ILCN: What incentives are there to eliminate excessive case report forms and ceaseless data queries? How much money and labor will this save?
Dr. Singh: For the FDA, the benefits are as I noted above, to broaden eligibility criteria, shorten accrual time, and increase patient diversity to achieve results that are more broadly representative. I can’t speak to economic impacts for investigators and their institutions. That’s something that the clinical trials groups, the NCI, and the institutions involved may want to study if more pragmatic trials are launched in the future.

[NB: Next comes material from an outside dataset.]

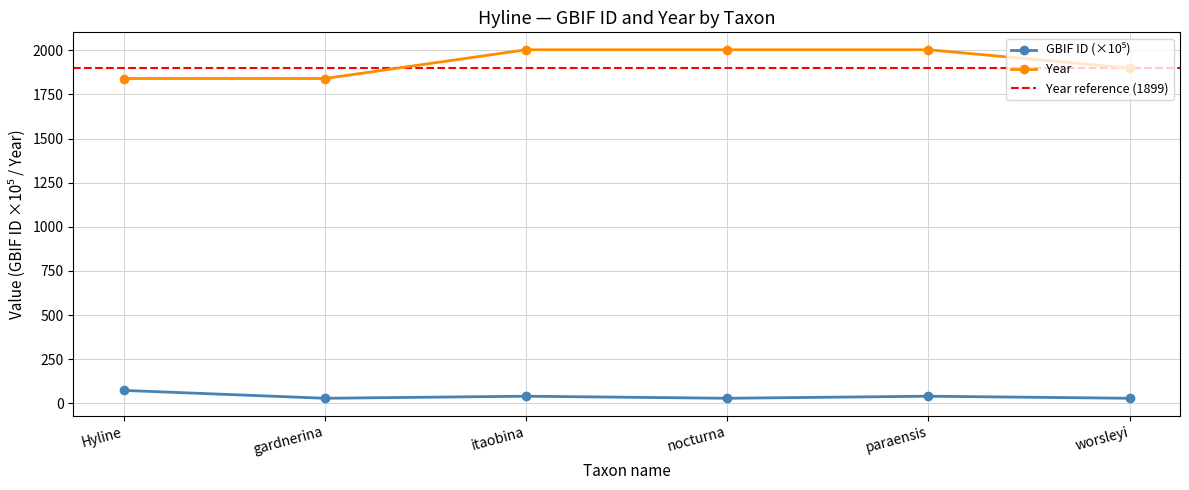

What is the difference between the maximum and minimum values in the gbif_id series?

44.6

ILCN: External third-party clinical research organizations (CROs) might have incentives to push back on pragmatic trials since they profit from data inquiries and external audits. Have these companies registered objections? Will pragmatic trials reduce their influence?
Dr. Singh: I have not publicly nor privately heard of any objections from external CROs, but I think it is important to remember that not every trial is suitable for a pragmatic approach. So most trials, particularly for the novel therapies, will require detailed data entry.
I have heard that there are technical challenges with streamlined data capture using data systems that are not streamlined. So, the technology we have in place for clinical trial data capture, packaging, and submission require a great deal of information to be entered to close out tasks, and bypassing this to fulfill our pragmatic dreams has proven difficult.
Every step along the way has been a learning experience for all the collaborators involved. We have the support of NCI, SWOG, our FDA Commissioner, investigators, industry, and most importantly we are keeping patients at the center of it all.